25e Festival international de jazz de Montréal - Les festival des retours

Charlie Haden
Source: FIJM
Photo: Charlie Haden Source: FIJM

Le Festival international de jazz de Montréal (FIJM) célébrant ses 25 ans, il pouvait difficilement éviter les retours. De qui? De bien de ces artistes qui ont défilé sur les scènes de cet événement au cours des deux dernières décennies et de la moitié d'une. Précisons que cette édition se déroulera du 30 juin au 11 juillet.

Pêle-mêle, l'affiche du FIJM propose les retours de Tony Bennett, Brad Meldhau, Dave Douglas, Dee Dee Bridgewater, Ibrahim Ferrer, Kenny Barron, Elvin Jones, Oliver Jones, Oscar Peterson, John Scofield, Michel Portal, Aldo Romano, Danilo Perez, Egberto Gismonti, Wynton Marsalis, Keith Jarrett, Chick Corea, Charlie Haden, Diana Krall et plusieurs autres. Cette dernière sera la vedette du gala organisé pour souligner les 25 ans.

Pour l'heure, on retient du programme la place accordée au contrebassiste Charlie Haden. Pour la deuxième fois depuis la création du FIJM, Haden va animer une série de quatre spectacles. Il jouera tout d'abord en compagnie du pianiste John Taylor et du guitariste brésilien Gismonti, avec lequel il grava, dans les années 70, un album subtil paru sur ECM. Ensuite...

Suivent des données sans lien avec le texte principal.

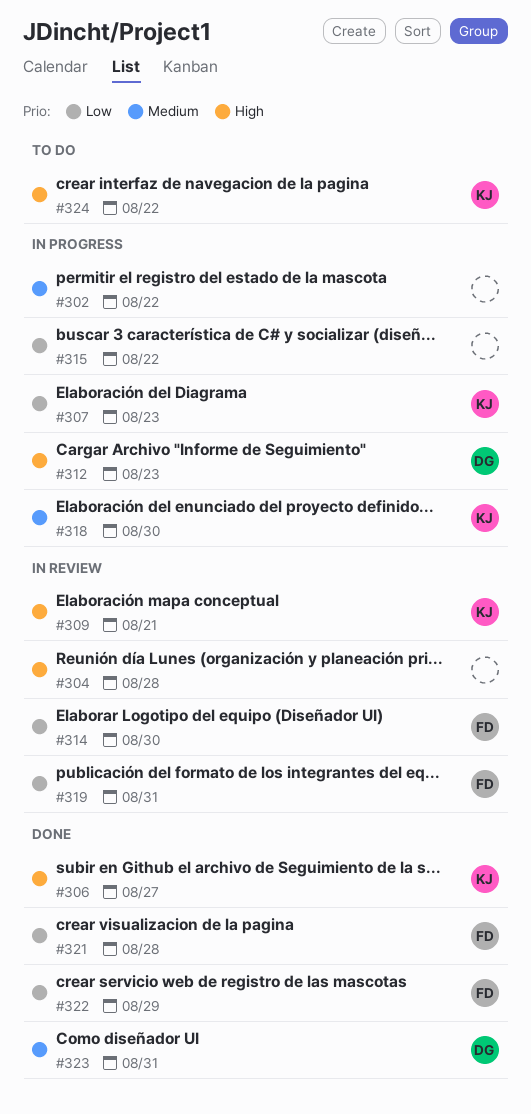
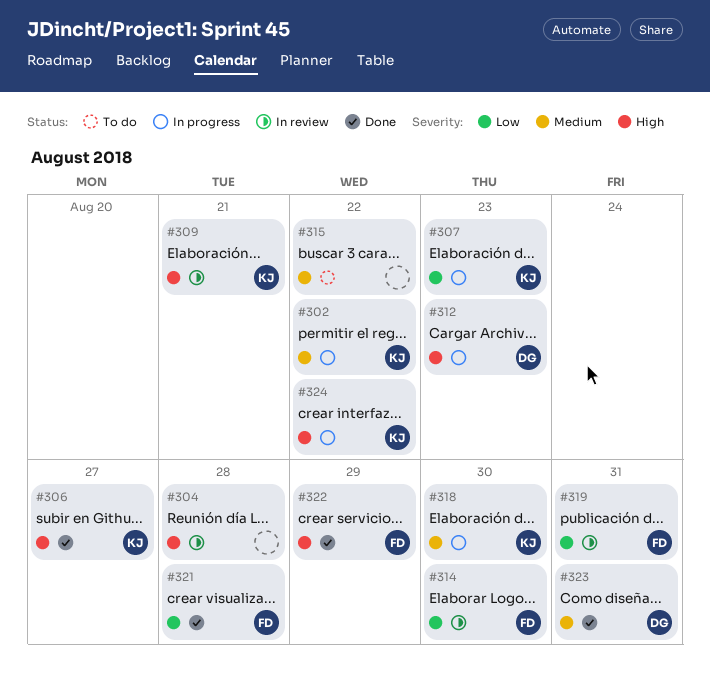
#302, owner: none -> KJ
#315, status: In progress -> To do
#315, priority: Low -> Medium
#322, priority: Low -> High
#324, status: To do -> In progress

Ensuite, ce sera le plus prometteur, sur papier évidemment, de cette série. Soit le trio qu'il formera le temps d'un soir avec le batteur Matt Wilson et le saxophoniste Dewey Redman. En fait, ce groupe est une moitié d'un groupe méritant l'étiquette de groupe culte. À la fin des années 70 et au début des années 80, Haden et Redman s'étaient joints au batteur Ed Blackwell et au trompettiste Don Cherry pour décliner musicalement les Old and New Dreams. On sait qu'André Ménard, l'architecte de la programmation, a essayé à plus d'une reprise d'amener cette formation dans nos environs. Cela ne s'est jamais réalisé. Entre-temps, le batteur Blackwell et l'iconoclaste Cherry sont décédés.

Au lendemain de cette prestation, le contrebassiste assisté de la pianiste Carla Bley dirigeront le Liberation Music Orchestra. Fondé en pleine guerre du Vietnam, d'ébullition sur les campus universitaires et de combats pour les droits civiques, cet orchestre aux tonalités politiques a conservé toute sa pertinence. Haden conclura cette série à la tête du Quartet West.

Après Haden, on a retenu le nom du trompettiste Dave Douglas. Le 10 juillet au Spectrum devrait être la soirée des surprises. On connaît Douglas pour sa participation dans le Masada de John Zorn et ses splendides productions sur Winter & Winter. Là, il nous propose l'originalité. À ses côtés, il y aura le batteur Barry Altschul, le percussionniste de la Conference of The Birds, le bassiste Brad Jones et surtout, surtout, le tromboniste Roswell Rudd. Disparu dans les brumes de la Nouvelle-Angleterre pendant près de trente ans, cet artisan de la note coulissée s'est signalé à nouveau il y a deux ou trois ans, en compagnie du saxophoniste Archie Shepp.

Qui d'autre? Wynton Marsalis. S'il y a un musicien qui provoque des réactions prononcées, s'il y a un musicien qui ne laisse personne indifférent, c'est bien Marsalis. On l'aime ou on le déteste. Toujours est-il que Marsalis a ceci d'intrigant qu'il est à la croisée des chemins. Il y a plus d'un an de cela, la compagnie CBS/Sony ayant fermé sa division jazz, celui qui fut la vedette du continent jazz pendant une vingtaine d'années s'est retrouvé sans contrat.

Au terme de certaines négociations, Marsalis a fini par signer avec Blue Note. Sur cette étiquette, il vient de publier un album plein de sève. Chaleureux et intense. Un album, en tout cas, qui prouve à l'envi que ce que fait Marsalis conserve toute sa pertinence. Que fait-il? Du jazz et non des variétés. Point. Sur eux et les autres, on reviendra.